DATA PROVIDED =>
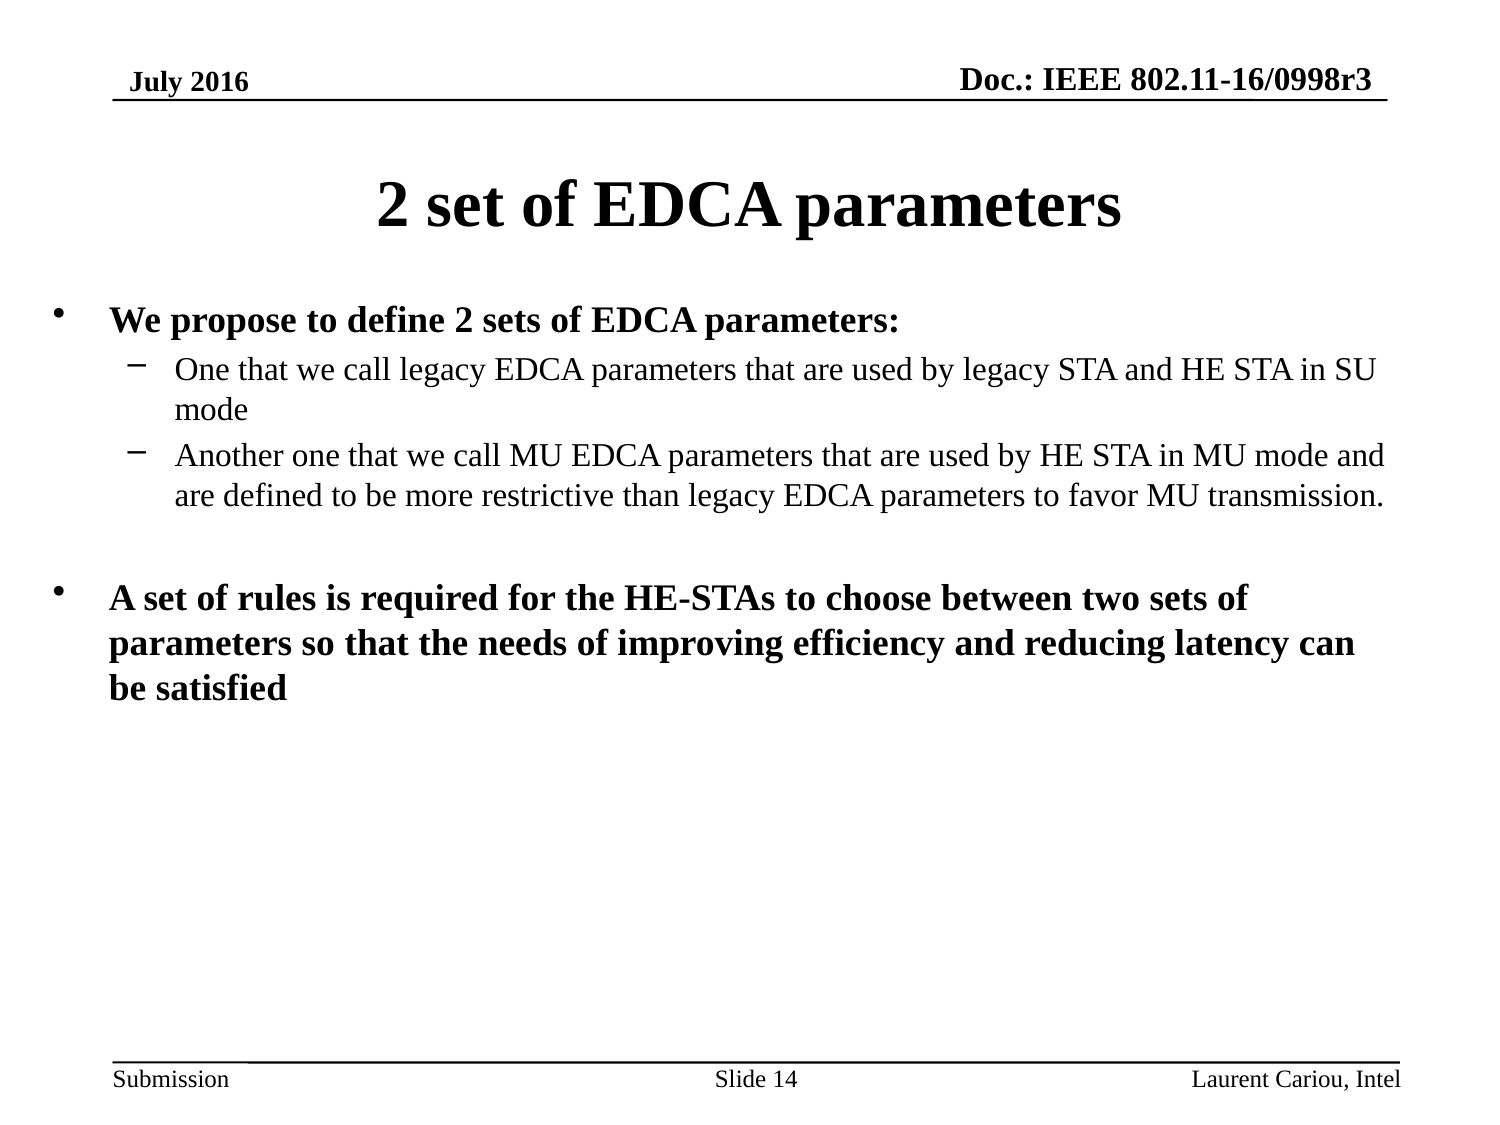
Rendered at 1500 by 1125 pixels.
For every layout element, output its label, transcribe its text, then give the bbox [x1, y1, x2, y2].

text_box July 2016 [114, 54, 309, 100]
title 2 set of EDCA parameters [112, 112, 1388, 287]
slide_number Slide 14 [712, 1061, 800, 1093]
list We propose to define 2 sets of EDCA parameters: One that we call legacy EDCA parameters that are used by legacy STA and HE STA in SU mode Another one that we call MU EDCA parameters that are used by HE STA in MU mode and are defined to be more restrictive than legacy EDCA parameters to favor MU transmission. A set of rules is required for the HE-STAs to choose between two sets of parameters so that the needs of improving efficiency and reducing latency can be satisfied [37, 287, 1413, 963]
footer Laurent Cariou, Intel [949, 1061, 1402, 1093]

TASK REQUIREMENTS =>
Every entry above, pictures excluded, needs to be duplicated exactly.

RESULT =>
Rendered at 1500 by 1125 pixels.
For every layout element, output its label, transcribe its text, then give the bbox [x1, y1, x2, y2].

text_box July 2016 [114, 54, 309, 100]
title 2 set of EDCA parameters [112, 112, 1388, 287]
slide_number Slide 14 [712, 1061, 800, 1093]
list We propose to define 2 sets of EDCA parameters: One that we call legacy EDCA parameters that are used by legacy STA and HE STA in SU mode Another one that we call MU EDCA parameters that are used by HE STA in MU mode and are defined to be more restrictive than legacy EDCA parameters to favor MU transmission. A set of rules is required for the HE-STAs to choose between two sets of parameters so that the needs of improving efficiency and reducing latency can be satisfied [37, 287, 1413, 963]
footer Laurent Cariou, Intel [949, 1061, 1402, 1093]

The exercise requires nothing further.